A weekend of contrasts


As the title of post hopefully suggests, we experienced two contrasting sides of Lithuania this weekend. Yesterday (Saturday) the brighter side of life in Vilnius was on view, as we spent a relaxing afternoon simply wandering about. Just down the road from our temporary quarters is the monument to Frank Zappa, one of the two coolest things about Lithuania (the other is its historical status of being the last pagan country in Europe). The statue, the first of Moon Unit's father put up anywhere in the world, was created by a sculptor whose previous works had been of Lenin and other comrades. As for the connection between Zappa and Lithuania, as far as I know there isn't one:



Unusually for this family of carnivores, lunch was a vegetarian treat at a restaurant on Gedimino prospektas called Radharanė. The kofta, deep fried paneer-spinach balls, with basmati rice and salad (and washed down with strawberry lemonade), almost made me change my dietary convictions:



Yesterday was International Street Musician's Day, and seemingly on almost every corner in Vilnius' Old Town there were performers doing their thing - from child violin prodigies to earnest folk musicians to hard rock groups doing covers of Rage Against the Machine songs that were probably recorded before they were born (my gawd, am I really that old now?):



With generally good weather apart from a brief spot of mildly heavy rain, and people out enjoying the music on the cobblestone streets, this was European living at its finest, I thought, as I sat back with a beer at an outdoor cafe, watching the party bike pedal by and making mental notes of sightseeing spots to visit on future weekend outings:



But though it's an undeniably beautiful continent, there's also a dark side, a region the soil of which has been thoroughly soaked in blood and suffering over the centuries. And the worst moments in European history occurred in the not-too-distant past. Lithuania is no exception, and today (Sunday) the three of us made a sobering pilgrimage to Paneriai, a short train ride from Vilnius. The outing nonetheless kicked off on a lighthearted foot, with my daughter being amused by an odd statue next to the station platform, and our my excitement over our first train ride in Lithuania:



The tickets were cheap (only €0.60 each, about 70¢), and the train was clean, modern and punctual. The ride itself took only eight minutes, and yet as we got off at the unmanned Paneriai Station, we were already in the countryside. Our destination was 960 meters (0.6 miles) away, along a quiet, tree-lined road:


The scenery of the rural road made it all the harder to believe that Paneriai was the site of the Ponary massacre which took place during the Second World War. It was here that around 100,000 people were murdered by the Nazis (and a squad of Lithuanians) between June 1941 and June 1944. 70% of the victims were Jewish, with the rest including Poles, Soviet POW's, Roma and about 500 Catholic priests. We entered the Paneriai Holocaust Memorial (free) and approached the first of two monuments to the victims of the massacre, topped with the Star of David (and erected only in 1991, after Lithuania had freed itself from Soviet occupation):


The rear of the monument has one of the few English inscriptions in the memorial, with everything else being in Lithuanian and Russian (I did pick up an informative English-language pamphlet at the on-site museum).
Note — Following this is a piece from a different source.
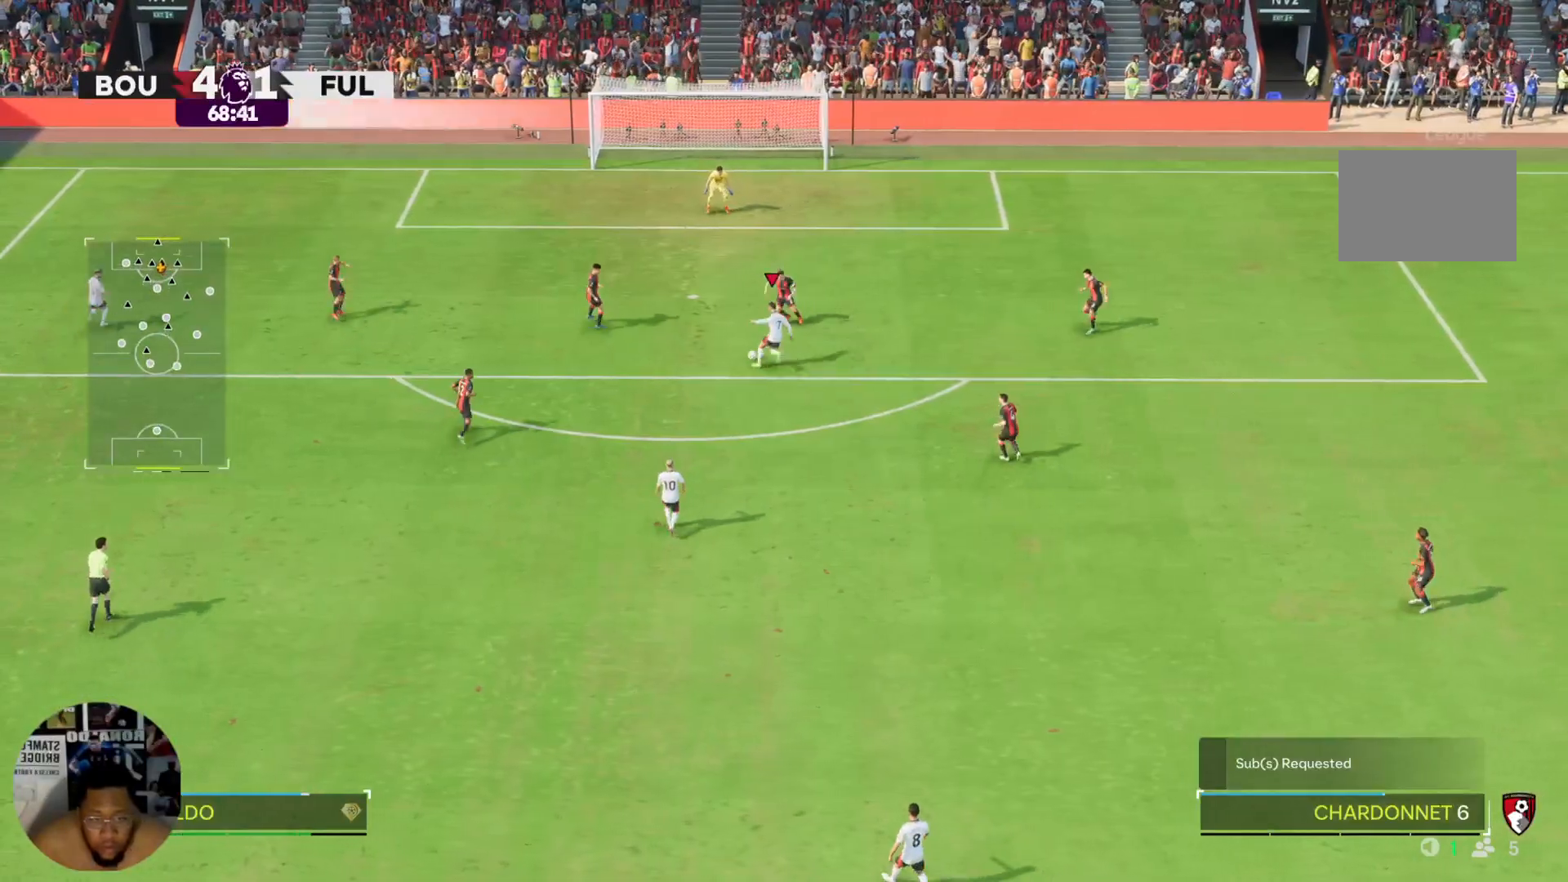
{"buttons": [], "left_stick": "up-left", "right_stick": "center", "events": []}
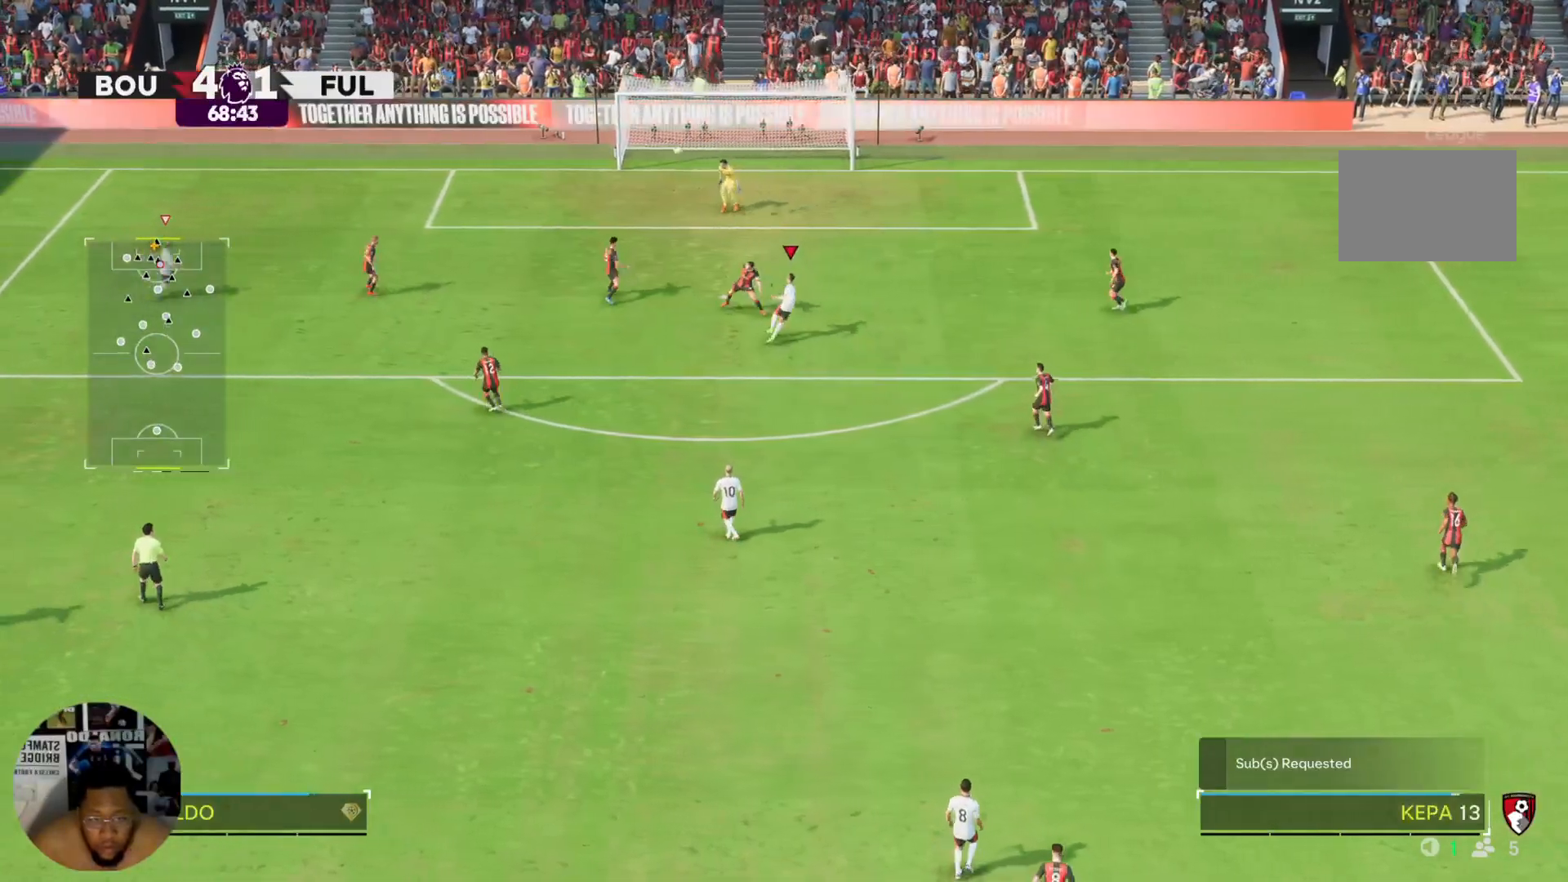
{"buttons": [], "left_stick": "up-left", "right_stick": "center", "events": []}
Vilnius had a thriving Jewish community, one of the largest in Europe, prior to the German invasion of the Soviet Union, but it was almost completely wiped out by the Nazis and their local collaborators:


The other main monument had been put up in 1948.  Marked with a Soviet star, it's dedicated to the "victims of Fascist terror" (pointedly ignoring the fact that the overwhelming majority of the dead here were Jews). At the time the killings began in 1941, Lithuania (along with Latvia and Estonia) was part of the U.S.S.R., having been annexed by the Soviets a year earlier as part of the secret protocols of the notorious Molotov-Ribbentrop Pact, and the victims were considered to be Soviet citizens:


The Paneriai Museum is small, but it tells in graphic and moving detail the horrifying story of what happened in these once-peaceful woods, with informative English captions. Most heart-wrenching was the description of the cold-hearted executions of children. The museum tells a story that needs to be told so that nothing like what happened there should ever occur again:



From the museum, we walked around the grounds of the memorial. After the Soviet takeover of Lithuania, the area was intended to be the site of an oil storage facility, and the Nazis took advantage of the pits that had been excavated for the purposes of storing oil tanks to dispose of the bodies of those they had executed. In this pit were stored the victims' clothing, footwear and personal belongings:


As the Red Army approached in the late spring and early summer of 1944, the Germans were desperate to hide the evidence of the crimes they had committed. Slave laborers were used to dig up the corpses and then burn them in order to eradicate all traces of the massacre. This is one of the pits where the bodies were incinerated:


This was the biggest of the massacre pits. As the Lonely Planet Estonia, Latvia & Lithuania guidebook describes the process:

The Nazis lined up their victims 10 at a time and shot them in the back of the head, allowing the corpses to simply fall into the pits. Several hundred people a day could be killed in this way. The bodies were then covered in sand to await the next layer.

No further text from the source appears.